We obtain the next output (parsed and visualized).

Video:

Right here we are able to see that Meta SAM 2.1 Tiny was in a position to efficiently observe the objects based mostly off the coordinates that had been supplied in immediate.

Clear up

To keep away from incurring pointless prices, whenever you’re performed, delete the SageMaker AI endpoints utilizing the next code:

predictor.delete_model()
predictor.delete_endpoint()

Alternatively, to make use of the SageMaker AI console, full the next steps:

1. On the SageMaker AI console, underneath Inference within the navigation pane, select
2. Seek for the embedding and textual content era endpoints.
3. On the endpoint particulars web page, select Delete.
4. Select Delete once more to substantiate.

Conclusion

On this publish, we explored how SageMaker JumpStart empowers knowledge scientists and ML engineers to find, entry, and deploy a variety of pre-trained FMs for inference, together with Meta’s most superior and succesful fashions thus far.

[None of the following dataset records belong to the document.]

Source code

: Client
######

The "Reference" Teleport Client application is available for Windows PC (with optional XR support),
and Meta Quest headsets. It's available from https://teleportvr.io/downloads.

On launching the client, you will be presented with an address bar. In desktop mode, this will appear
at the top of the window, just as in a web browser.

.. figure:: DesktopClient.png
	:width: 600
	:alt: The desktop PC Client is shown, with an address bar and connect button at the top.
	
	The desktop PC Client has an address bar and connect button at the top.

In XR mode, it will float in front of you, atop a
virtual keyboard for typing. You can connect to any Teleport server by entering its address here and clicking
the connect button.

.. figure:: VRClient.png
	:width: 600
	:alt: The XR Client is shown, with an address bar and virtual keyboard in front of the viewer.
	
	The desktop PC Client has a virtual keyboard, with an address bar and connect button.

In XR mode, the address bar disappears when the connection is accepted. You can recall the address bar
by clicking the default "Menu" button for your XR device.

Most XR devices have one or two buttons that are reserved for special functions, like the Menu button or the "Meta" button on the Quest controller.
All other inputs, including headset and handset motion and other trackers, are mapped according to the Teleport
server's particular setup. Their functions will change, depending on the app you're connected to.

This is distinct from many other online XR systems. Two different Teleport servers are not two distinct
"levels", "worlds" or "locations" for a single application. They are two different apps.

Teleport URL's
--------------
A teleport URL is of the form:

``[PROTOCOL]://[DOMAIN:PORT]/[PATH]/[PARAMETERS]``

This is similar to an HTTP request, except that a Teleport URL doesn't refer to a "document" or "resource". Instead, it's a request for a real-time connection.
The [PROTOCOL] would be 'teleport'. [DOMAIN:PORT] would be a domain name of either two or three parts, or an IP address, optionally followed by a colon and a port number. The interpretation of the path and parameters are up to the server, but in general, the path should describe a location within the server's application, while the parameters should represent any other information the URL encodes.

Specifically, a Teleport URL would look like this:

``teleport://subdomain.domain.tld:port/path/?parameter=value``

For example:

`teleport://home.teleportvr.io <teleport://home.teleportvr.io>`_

Get began with SageMaker JumpStart and Meta SAM 2.1 fashions at this time. For extra details about SageMaker JumpStart, see SageMaker JumpStart pretrained models and Getting started with Amazon SageMaker JumpStart.

Sources:

[1] Erčulj F, Štrumbelj E (2015) Basketball Shot Varieties and Shot Success in Totally different Ranges of Aggressive Basketball. PLOS ONE 10(6): e0128885. https://doi.org/10.1371/journal.pone.0128885

Concerning the Authors

Marco Punio is a Sr. Specialist Options Architect centered on generative AI technique, utilized AI options, and conducting analysis to assist prospects hyper-scale on AWS. As a member of the third Social gathering Mannequin Supplier Utilized Sciences Options Structure staff at AWS, he’s a International Lead for the Meta – AWS Partnership and technical technique. Based mostly in Seattle, WA, Marco enjoys writing, studying, exercising, and constructing purposes in his free time.

Deepak Rupakula is a Principal GTM lead within the specialists group at AWS. He focuses on growing GTM technique for giant language fashions like Meta throughout AWS companies like Amazon Bedrock and Amazon SageMaker AI. With over 15 years of expertise within the tech business, his expertise contains management roles in product administration, buyer success, and analytics.

Harish Rao is a Senior Options Architect at AWS, specializing in large-scale distributed AI coaching and inference. He empowers prospects to harness the ability of AI to drive innovation and resolve complicated challenges. Outdoors of labor, Harish embraces an lively life-style, having fun with the tranquility of mountain climbing, the depth of racquetball, and the psychological readability of mindfulness practices.

Baladithya Balamurugan is a Options Architect at AWS centered on ML deployments for inference and utilizing AWS Neuron to speed up coaching and inference. He works with prospects to allow and speed up their ML deployments on companies comparable to Amazon SageMaker AI and Amazon EC2. Based mostly in San Francisco, Baladithya enjoys tinkering, growing purposes, and constructing his homelab in his free time.

Banu Nagasundaram leads product, engineering, and strategic partnerships for Amazon SageMaker JumpStart, SageMaker AI’s machine studying and generative AI hub. She is enthusiastic about constructing options that assist prospects speed up their AI journey and unlock enterprise worth.

Naman Nandan is a software program improvement engineer at AWS, specializing in enabling large-scale AI/ML inference workloads on Amazon SageMaker AI utilizing TorchServe, a challenge collectively developed by AWS and Meta. In his free time, he enjoys taking part in tennis and occurring hikes.